* What is being asked
Transcribe all of the data exactly. Omit the pictures.

* Provided material
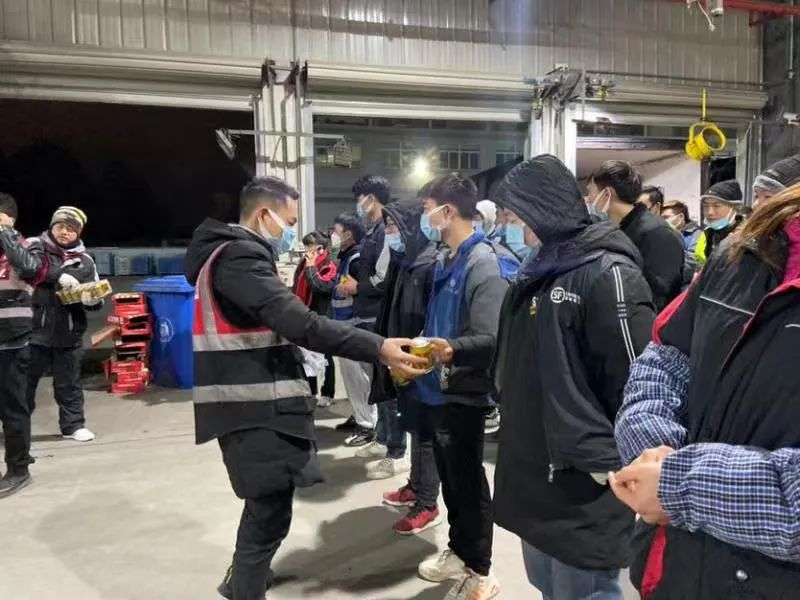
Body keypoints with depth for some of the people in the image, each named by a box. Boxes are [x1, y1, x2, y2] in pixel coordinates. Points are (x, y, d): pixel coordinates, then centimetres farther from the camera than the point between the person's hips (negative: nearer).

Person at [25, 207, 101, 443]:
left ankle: (73, 425, 22)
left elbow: (95, 298, 10)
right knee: (24, 380, 11)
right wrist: (58, 275, -27)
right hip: (34, 329, -2)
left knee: (68, 382, 11)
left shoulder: (84, 260, 10)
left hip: (68, 333, 2)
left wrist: (91, 300, -13)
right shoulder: (35, 246, 3)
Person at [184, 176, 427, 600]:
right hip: (253, 408, -11)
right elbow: (300, 322, -28)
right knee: (270, 512, -3)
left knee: (265, 503, 26)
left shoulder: (232, 253, 17)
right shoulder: (239, 257, -18)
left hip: (254, 401, 11)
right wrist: (378, 348, -30)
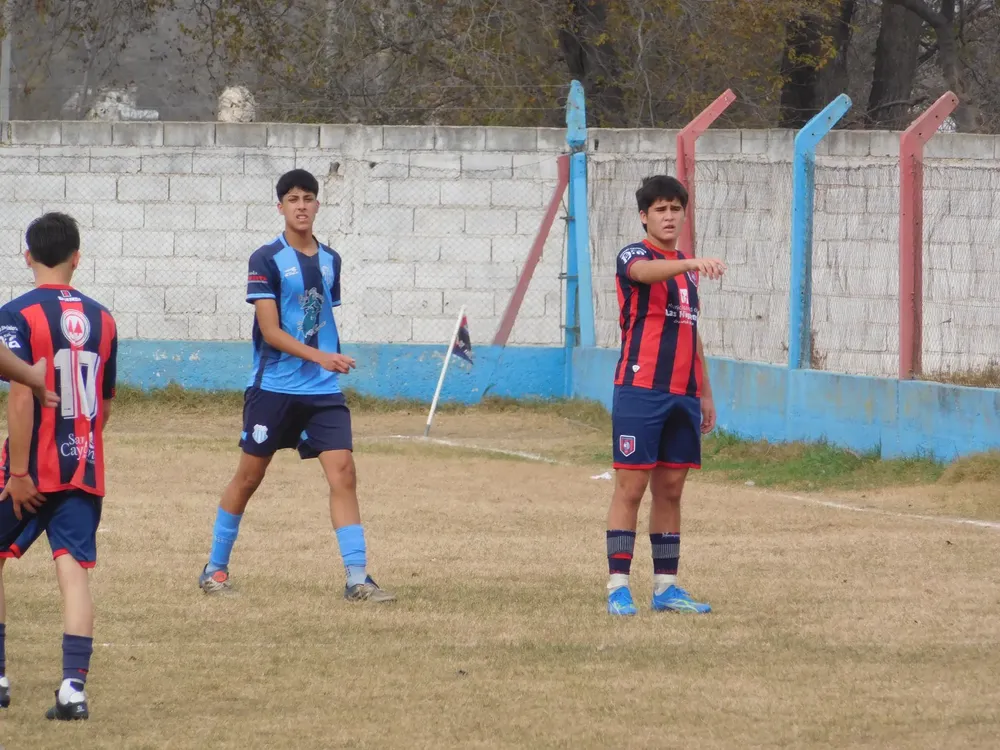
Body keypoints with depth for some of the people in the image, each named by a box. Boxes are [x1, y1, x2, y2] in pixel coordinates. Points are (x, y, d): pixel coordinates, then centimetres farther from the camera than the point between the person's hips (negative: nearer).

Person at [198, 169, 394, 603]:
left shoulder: (330, 261, 10)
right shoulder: (267, 260, -8)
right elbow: (270, 331, -14)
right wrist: (319, 356, -24)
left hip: (324, 390, 4)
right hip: (274, 387, -4)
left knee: (343, 473, -8)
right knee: (249, 476, 6)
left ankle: (358, 579, -10)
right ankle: (215, 569, 22)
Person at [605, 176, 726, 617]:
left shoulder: (687, 268, 19)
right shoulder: (634, 257, -4)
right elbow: (644, 271, -30)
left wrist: (705, 394, 22)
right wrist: (693, 263, -48)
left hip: (682, 394, 7)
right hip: (640, 390, -7)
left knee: (670, 488, 8)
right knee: (631, 485, -7)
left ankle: (665, 586, 12)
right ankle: (618, 586, -7)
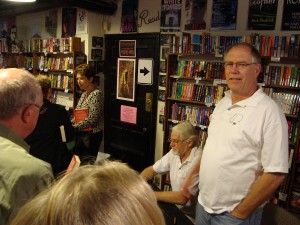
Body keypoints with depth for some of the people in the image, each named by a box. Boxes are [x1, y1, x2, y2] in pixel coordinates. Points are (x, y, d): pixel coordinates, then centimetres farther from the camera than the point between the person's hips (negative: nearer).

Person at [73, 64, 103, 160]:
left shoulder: (97, 94, -14)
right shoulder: (84, 94, 13)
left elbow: (91, 120, -21)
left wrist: (73, 127, -19)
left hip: (91, 135, -8)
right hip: (81, 134, 8)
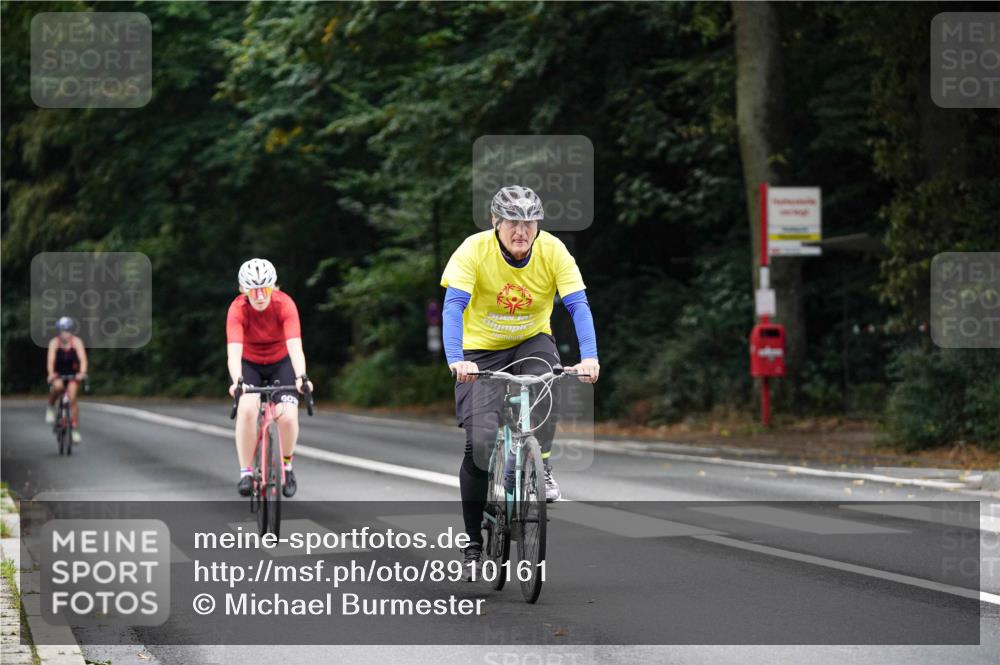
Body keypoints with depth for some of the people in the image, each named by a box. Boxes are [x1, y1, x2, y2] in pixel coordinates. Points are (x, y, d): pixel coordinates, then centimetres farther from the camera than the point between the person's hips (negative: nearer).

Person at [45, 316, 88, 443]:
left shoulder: (77, 342, -19)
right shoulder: (54, 342, -20)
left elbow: (82, 359, -29)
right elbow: (50, 360, -31)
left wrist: (82, 373, -47)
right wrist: (51, 374, -49)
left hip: (72, 374, 1)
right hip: (57, 374, -1)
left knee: (72, 399, -13)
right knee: (58, 386, -34)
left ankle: (75, 430, -5)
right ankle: (50, 407, -6)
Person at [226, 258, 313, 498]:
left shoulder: (285, 305, -27)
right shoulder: (238, 309, -28)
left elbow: (295, 346, -37)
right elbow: (234, 351, -39)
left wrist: (301, 376, -54)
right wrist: (236, 381, -57)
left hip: (280, 363, 0)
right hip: (249, 364, 0)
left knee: (288, 417, -19)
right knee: (247, 409, -27)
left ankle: (287, 467, 9)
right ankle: (246, 473, -15)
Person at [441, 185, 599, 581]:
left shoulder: (553, 251, -17)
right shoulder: (474, 251, -21)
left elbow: (577, 305, -24)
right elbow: (454, 306, -30)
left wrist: (589, 357, -39)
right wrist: (456, 360, -45)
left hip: (532, 340, 1)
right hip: (481, 349, -1)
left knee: (544, 381, -36)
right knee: (479, 443, -12)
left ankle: (542, 464, -15)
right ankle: (473, 543, 0)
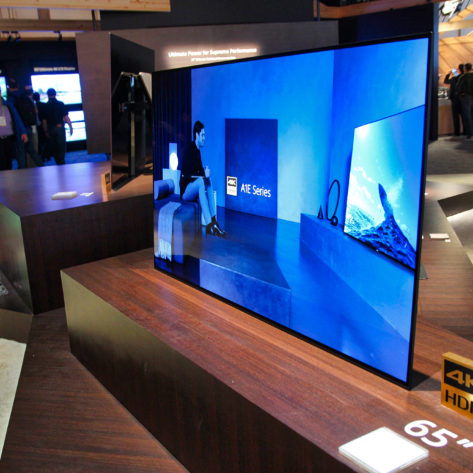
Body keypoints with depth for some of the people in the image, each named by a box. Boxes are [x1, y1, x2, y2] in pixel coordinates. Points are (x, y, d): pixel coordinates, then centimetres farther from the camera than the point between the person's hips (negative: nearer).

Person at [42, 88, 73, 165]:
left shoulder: (45, 106, 1)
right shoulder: (60, 104, -5)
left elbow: (44, 120, 2)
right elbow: (66, 117, -8)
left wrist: (46, 131, 9)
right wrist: (70, 127, -1)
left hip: (50, 129, 2)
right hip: (59, 127, -2)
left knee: (53, 147, 13)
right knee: (61, 146, 2)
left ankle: (58, 162, 17)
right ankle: (61, 162, -3)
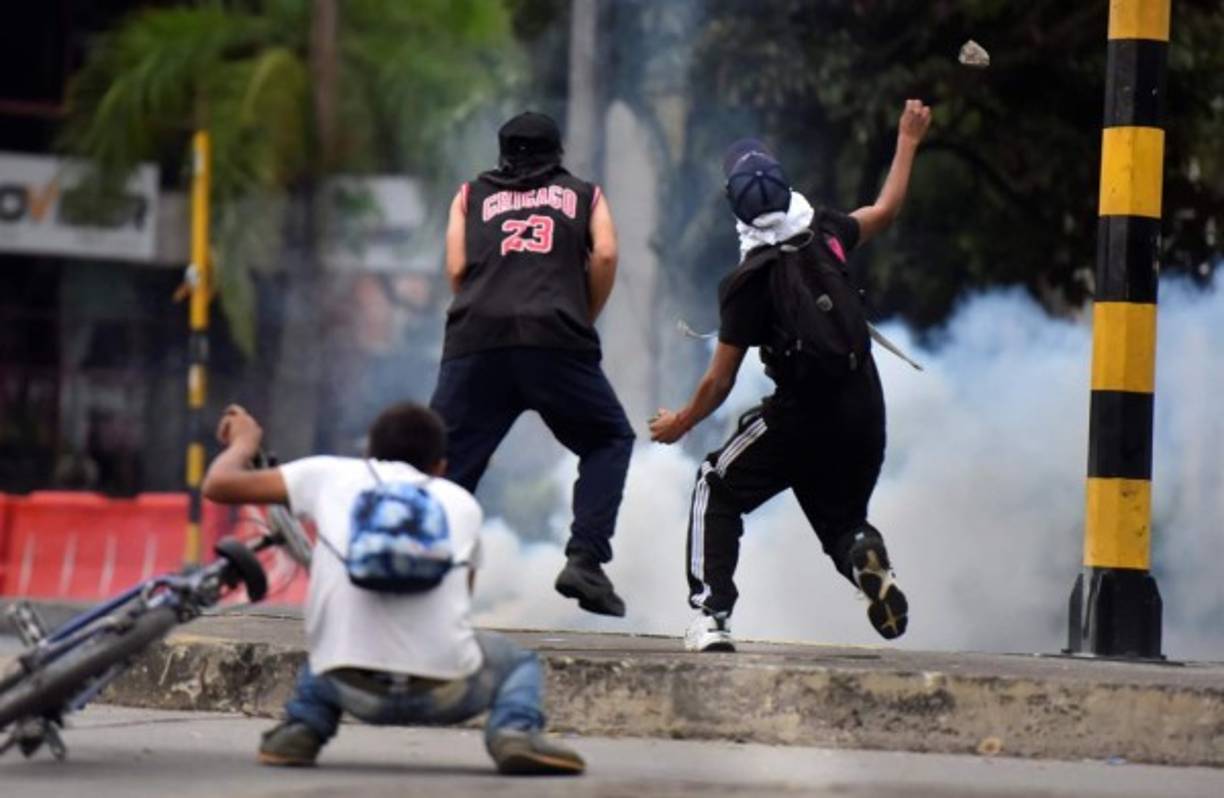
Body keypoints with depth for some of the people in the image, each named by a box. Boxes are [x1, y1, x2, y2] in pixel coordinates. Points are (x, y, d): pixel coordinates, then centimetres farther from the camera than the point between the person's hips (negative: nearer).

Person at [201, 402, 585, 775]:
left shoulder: (331, 474, 18)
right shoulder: (462, 502, 21)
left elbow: (218, 484, 20)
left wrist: (243, 442, 42)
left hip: (356, 692, 2)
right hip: (444, 693, -2)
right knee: (517, 661, 31)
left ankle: (301, 727, 13)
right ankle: (515, 731, 1)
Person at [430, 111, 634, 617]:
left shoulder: (472, 195, 27)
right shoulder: (584, 195, 25)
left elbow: (456, 268, 13)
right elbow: (605, 255, 7)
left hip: (477, 340, 1)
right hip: (557, 340, -1)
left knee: (446, 462, 2)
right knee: (609, 440, 17)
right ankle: (585, 561, 0)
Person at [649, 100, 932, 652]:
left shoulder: (748, 281, -13)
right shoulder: (827, 236, -2)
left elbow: (720, 381, -8)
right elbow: (886, 210, 21)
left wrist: (680, 423, 10)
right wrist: (907, 141, 34)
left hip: (800, 419, -4)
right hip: (864, 416, 4)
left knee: (717, 493, 15)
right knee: (841, 519, 23)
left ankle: (710, 616, 0)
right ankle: (868, 560, -15)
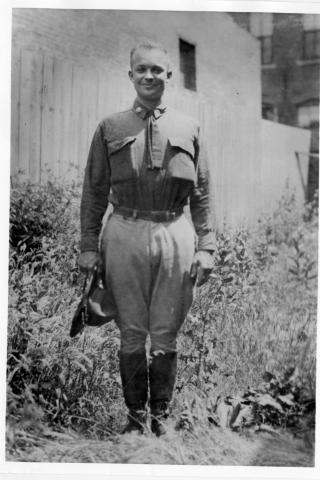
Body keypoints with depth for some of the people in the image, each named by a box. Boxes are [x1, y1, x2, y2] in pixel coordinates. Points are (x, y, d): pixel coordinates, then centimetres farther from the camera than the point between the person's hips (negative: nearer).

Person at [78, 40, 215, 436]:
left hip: (175, 236, 1)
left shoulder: (188, 129, 10)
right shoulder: (110, 128, 8)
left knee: (165, 335, 9)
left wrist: (205, 247, 2)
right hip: (125, 235, 0)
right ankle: (136, 414, 24)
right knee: (131, 334, 7)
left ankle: (161, 415, 25)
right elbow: (94, 191, 7)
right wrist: (89, 245, 1)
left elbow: (202, 195, 9)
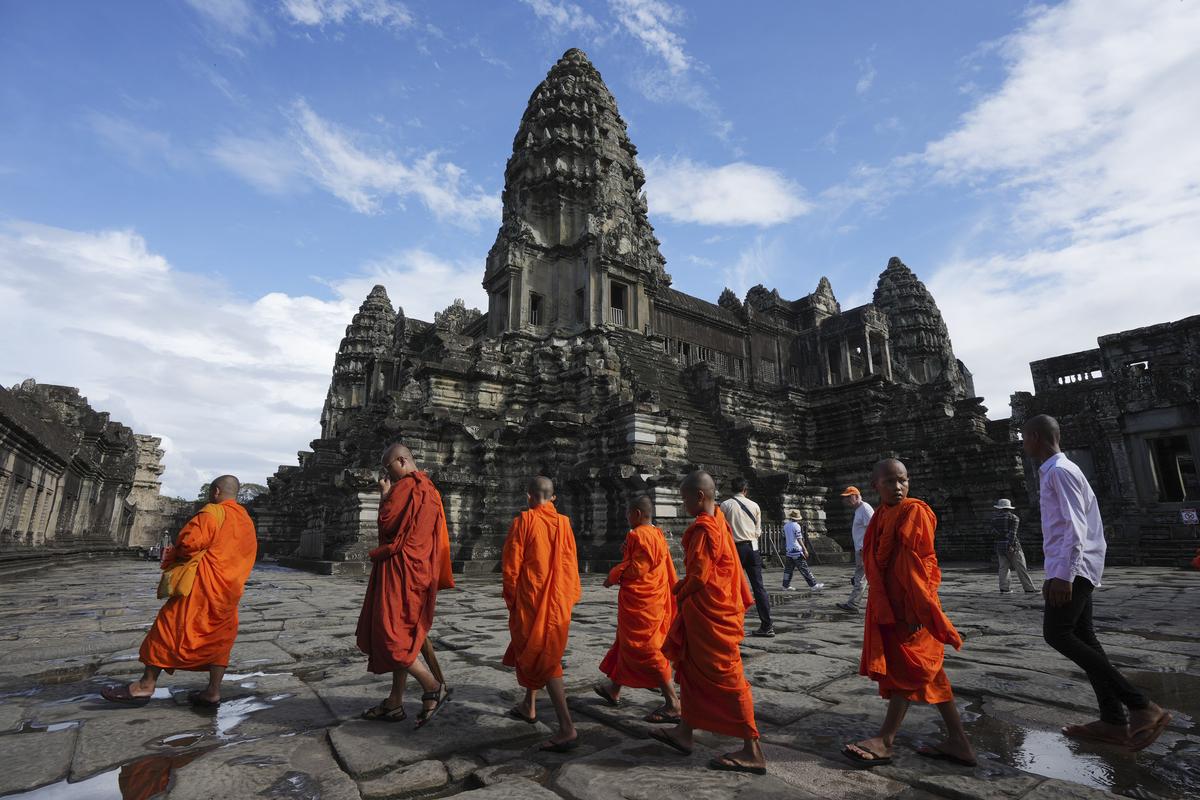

* Final answer
Body keypoints with depth for some of the people in the image, each named by a box. Boxes are [x1, y1, x2, y2] in pixel coordinates. Points are (x, y, d): pixel coordinates, then centimetres farther from the camera than the point between the person's hips (negative: nearer).

Person at [25, 207, 101, 443]:
left ankle: (73, 425, 22)
left elbow: (95, 298, 10)
right knee: (24, 380, 11)
right wrist: (58, 275, -27)
right hip: (34, 329, -2)
left knee: (68, 382, 11)
left shoulder: (84, 260, 10)
left hip: (68, 333, 2)
left wrist: (91, 300, -13)
right shoulder: (35, 246, 3)
Person at [184, 176, 427, 600]:
right hip: (253, 408, -11)
right elbow: (300, 322, -28)
right knee: (270, 512, -3)
left knee: (265, 503, 26)
left shoulder: (232, 253, 17)
right shoulder: (239, 257, -18)
left hip: (254, 401, 11)
right wrist: (378, 348, -30)
Body keypoints with depth for some of the people in the image, each named by a box. Boxes are [x1, y1, x2, y2] in pixel coordinates. Points are (x, y, d): pixel coordinates, then centimetres farther from the camera than the point between the person's hips (negative: nearer).

Person at [198, 169, 394, 603]:
left shoulder: (330, 261, 10)
right shoulder: (267, 260, -8)
right elbow: (270, 331, -14)
right wrist: (319, 356, -24)
left hip: (324, 390, 4)
right hip: (274, 387, -4)
left knee: (343, 473, -8)
right knee: (249, 476, 6)
left ankle: (358, 579, -10)
right ankle: (215, 569, 22)
Person at [605, 176, 726, 617]:
left shoulder: (687, 268, 19)
right shoulder: (634, 257, -4)
right elbow: (644, 271, -30)
left wrist: (705, 394, 22)
right wrist: (693, 263, -48)
left hip: (682, 394, 7)
right hip: (640, 390, -7)
left knee: (670, 488, 8)
right knee: (631, 485, -7)
left ankle: (665, 586, 12)
right ankle: (618, 586, -7)
Body keypoints with depth for some of the people in the image, each named by a box. Boxes are [x1, y1, x2, y2] in pixel coordinates. Points are (x, y, d): pixel coordinates, then centimetres farther from the camera than the point between the person's hips (negative: nearer).

Person at [73, 64, 103, 160]:
left shoulder: (97, 94, -14)
right shoulder: (84, 94, 13)
left elbow: (91, 120, -21)
left wrist: (73, 127, -19)
left hip: (91, 135, -8)
right hip: (81, 134, 8)
Body keypoints with depth for some of the people in the image, each named by a box. Boxes are [x1, y1, x2, y2] in pixel coordinates. Points are (x, y, d): pixel coordinates, then centimetres farther from the camera than the point between the person's hips (negative: nearer).

Person at [45, 316, 88, 443]:
left shoulder: (77, 342, -19)
right shoulder: (54, 342, -20)
left elbow: (82, 359, -29)
right elbow: (50, 360, -31)
left wrist: (82, 373, -47)
right wrist: (51, 374, -49)
left hip: (72, 374, 1)
right hip: (57, 374, -1)
left knee: (72, 399, -13)
right knee: (58, 386, -34)
left ankle: (75, 430, -5)
right ankle: (50, 407, -6)
Person at [226, 258, 313, 498]:
left shoulder: (285, 305, -27)
right shoulder: (238, 309, -28)
left elbow: (295, 346, -37)
right elbow: (234, 351, -39)
left wrist: (301, 376, -54)
right wrist: (236, 381, -57)
left hip: (280, 363, 0)
right hip: (249, 364, 0)
left knee: (288, 417, -19)
right knee: (247, 409, -27)
left ankle: (287, 467, 9)
right ankle: (246, 473, -15)
Person at [441, 185, 599, 581]:
left shoulder: (553, 251, -17)
right shoulder: (474, 251, -21)
left elbow: (577, 305, -24)
right elbow: (454, 306, -30)
left wrist: (589, 357, -39)
right wrist: (456, 360, -45)
left hip: (532, 340, 1)
right hip: (481, 349, -1)
left knee: (544, 381, -36)
right knee: (479, 443, -12)
left ankle: (542, 464, -15)
right ankle: (473, 543, 0)
Body keypoints with depth for some of the people in the image, each named by a box. Boxes are [x1, y1, x2, y2] in pixel coordinates. Points are (x, y, d): pixel coordinates, then centimetres farther from the camera than the point between the person's hips (negative: nearer).

Person at [42, 88, 73, 165]:
left shoulder: (45, 106, 1)
right shoulder: (60, 104, -5)
left elbow: (44, 120, 2)
right elbow: (66, 117, -8)
left wrist: (46, 131, 9)
right wrist: (70, 127, -1)
left hip: (50, 129, 2)
right hip: (59, 127, -2)
left knee: (53, 147, 13)
right knee: (61, 146, 2)
left ankle: (58, 162, 17)
right ankle: (61, 162, -3)
Body keypoints with depth for some of the people in the image, each named by a box. Boxes are [x1, y1, x2, y2] in pixel coordinates. Points are (x, y, d): pixel coordinates, then centimetres farther from the camera than the point between the person's hips (negative: nearer).

Person at [201, 402, 585, 775]:
left shoulder: (331, 474, 18)
right shoulder: (462, 502, 21)
left elbow: (218, 484, 20)
left wrist: (243, 442, 42)
left hip: (356, 692, 2)
right hip: (444, 693, -2)
right knee: (517, 661, 31)
left ankle: (301, 727, 13)
right ankle: (515, 731, 1)
Person at [430, 111, 634, 617]:
left shoulder: (472, 195, 27)
right shoulder: (584, 195, 25)
left elbow: (456, 268, 13)
right elbow: (605, 255, 7)
left hip: (477, 340, 1)
right hip: (557, 340, -1)
left knee: (446, 462, 2)
right knee: (609, 440, 17)
right ankle: (585, 561, 0)
Person at [649, 100, 932, 652]:
left shoulder: (748, 281, -13)
right shoulder: (827, 236, -2)
left elbow: (720, 381, -8)
right elbow: (886, 210, 21)
left wrist: (680, 423, 10)
right wrist: (907, 141, 34)
left hip: (800, 419, -4)
right hip: (864, 416, 4)
left knee: (717, 493, 15)
right knee: (841, 519, 23)
left ankle: (710, 616, 0)
right ankle: (868, 560, -15)
Body keypoints with depth for some of the people in the image, each named by a box. Boxes are [x1, y1, x2, y2] in pixel coordinates. Points are (x, y, d): pixel coordinates, then centimetres farther from the camera than the point between the person's hips (negative: nearer).

Person at [78, 40, 215, 436]:
left hip: (175, 236, 1)
left shoulder: (188, 129, 10)
right shoulder: (110, 128, 8)
left knee: (165, 335, 9)
left wrist: (205, 247, 2)
right hip: (125, 235, 0)
right ankle: (136, 414, 24)
right knee: (131, 334, 7)
left ankle: (161, 415, 25)
right elbow: (94, 191, 7)
right wrist: (89, 245, 1)
left elbow: (202, 195, 9)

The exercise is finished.